What is required
Repeat each record below exactly, dropping the pictures.

Recorded information
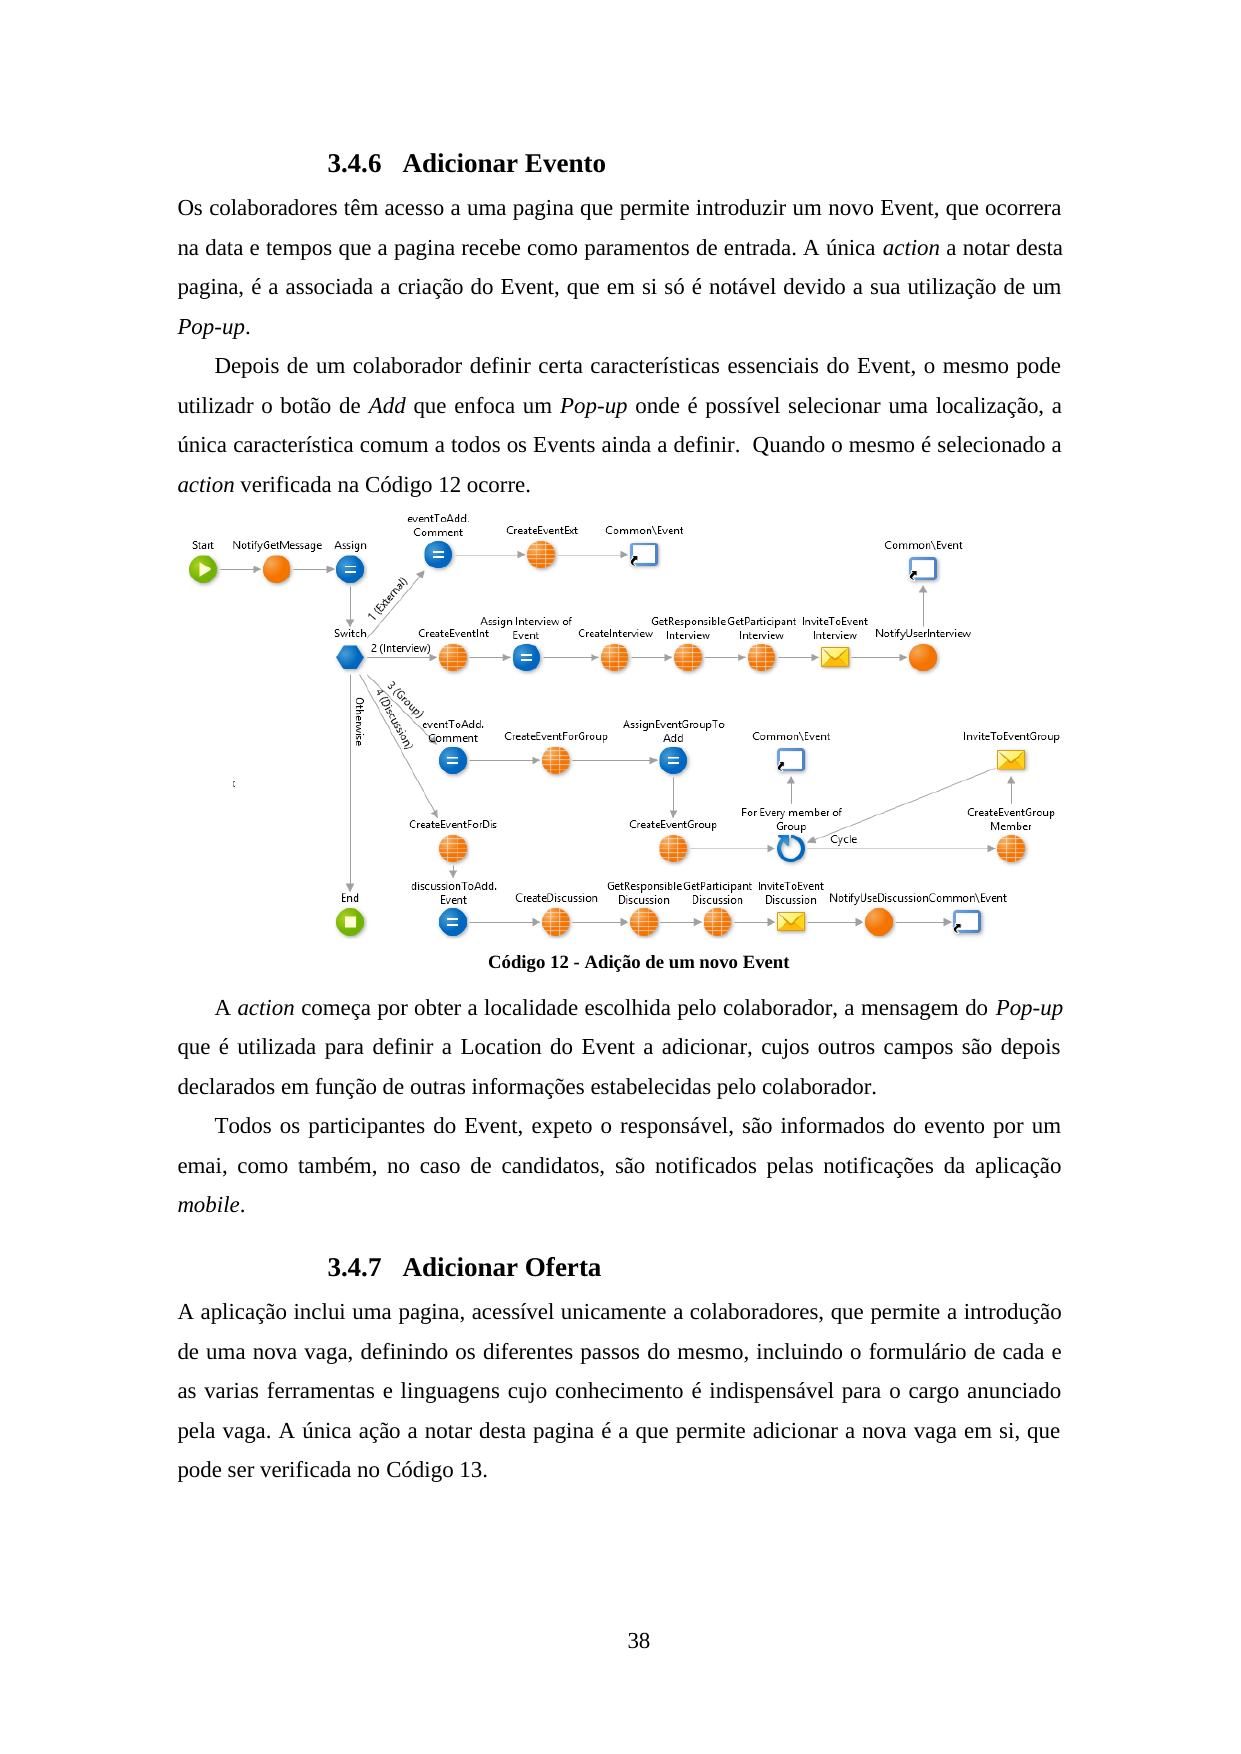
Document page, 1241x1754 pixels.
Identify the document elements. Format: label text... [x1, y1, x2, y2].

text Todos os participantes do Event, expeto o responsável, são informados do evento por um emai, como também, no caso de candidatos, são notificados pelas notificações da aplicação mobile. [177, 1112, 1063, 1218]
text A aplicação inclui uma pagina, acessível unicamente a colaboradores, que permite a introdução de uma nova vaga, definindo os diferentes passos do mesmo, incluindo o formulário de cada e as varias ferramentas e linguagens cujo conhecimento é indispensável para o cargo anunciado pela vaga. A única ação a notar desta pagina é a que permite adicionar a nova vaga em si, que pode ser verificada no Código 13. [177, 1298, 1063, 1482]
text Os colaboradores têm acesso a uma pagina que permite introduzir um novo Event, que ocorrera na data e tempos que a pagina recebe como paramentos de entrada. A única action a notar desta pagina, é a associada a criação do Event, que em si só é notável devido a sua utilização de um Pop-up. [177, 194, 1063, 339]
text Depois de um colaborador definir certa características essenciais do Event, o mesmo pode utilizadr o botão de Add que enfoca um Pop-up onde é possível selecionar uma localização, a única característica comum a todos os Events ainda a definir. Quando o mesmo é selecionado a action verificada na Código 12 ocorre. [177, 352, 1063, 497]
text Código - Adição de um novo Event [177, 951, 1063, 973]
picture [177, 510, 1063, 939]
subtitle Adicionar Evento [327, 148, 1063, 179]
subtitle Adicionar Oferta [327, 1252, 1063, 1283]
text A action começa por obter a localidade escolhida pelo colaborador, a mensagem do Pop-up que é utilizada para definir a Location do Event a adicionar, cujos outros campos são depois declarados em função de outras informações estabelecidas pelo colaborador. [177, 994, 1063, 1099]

Answer to this problem
Document page, 1241x1754 pixels.
Identify the document elements. Format: label text... [x1, y1, x2, y2].

text Todos os participantes do Event, expeto o responsável, são informados do evento por um emai, como também, no caso de candidatos, são notificados pelas notificações da aplicação mobile. [177, 1112, 1063, 1218]
text A aplicação inclui uma pagina, acessível unicamente a colaboradores, que permite a introdução de uma nova vaga, definindo os diferentes passos do mesmo, incluindo o formulário de cada e as varias ferramentas e linguagens cujo conhecimento é indispensável para o cargo anunciado pela vaga. A única ação a notar desta pagina é a que permite adicionar a nova vaga em si, que pode ser verificada no Código 13. [177, 1298, 1063, 1482]
text Os colaboradores têm acesso a uma pagina que permite introduzir um novo Event, que ocorrera na data e tempos que a pagina recebe como paramentos de entrada. A única action a notar desta pagina, é a associada a criação do Event, que em si só é notável devido a sua utilização de um Pop-up. [177, 194, 1063, 339]
text Depois de um colaborador definir certa características essenciais do Event, o mesmo pode utilizadr o botão de Add que enfoca um Pop-up onde é possível selecionar uma localização, a única característica comum a todos os Events ainda a definir. Quando o mesmo é selecionado a action verificada na Código 12 ocorre. [177, 352, 1063, 497]
text Código - Adição de um novo Event [177, 951, 1063, 973]
picture [177, 510, 1063, 939]
subtitle Adicionar Evento [327, 148, 1063, 179]
subtitle Adicionar Oferta [327, 1252, 1063, 1283]
text A action começa por obter a localidade escolhida pelo colaborador, a mensagem do Pop-up que é utilizada para definir a Location do Event a adicionar, cujos outros campos são depois declarados em função de outras informações estabelecidas pelo colaborador. [177, 994, 1063, 1099]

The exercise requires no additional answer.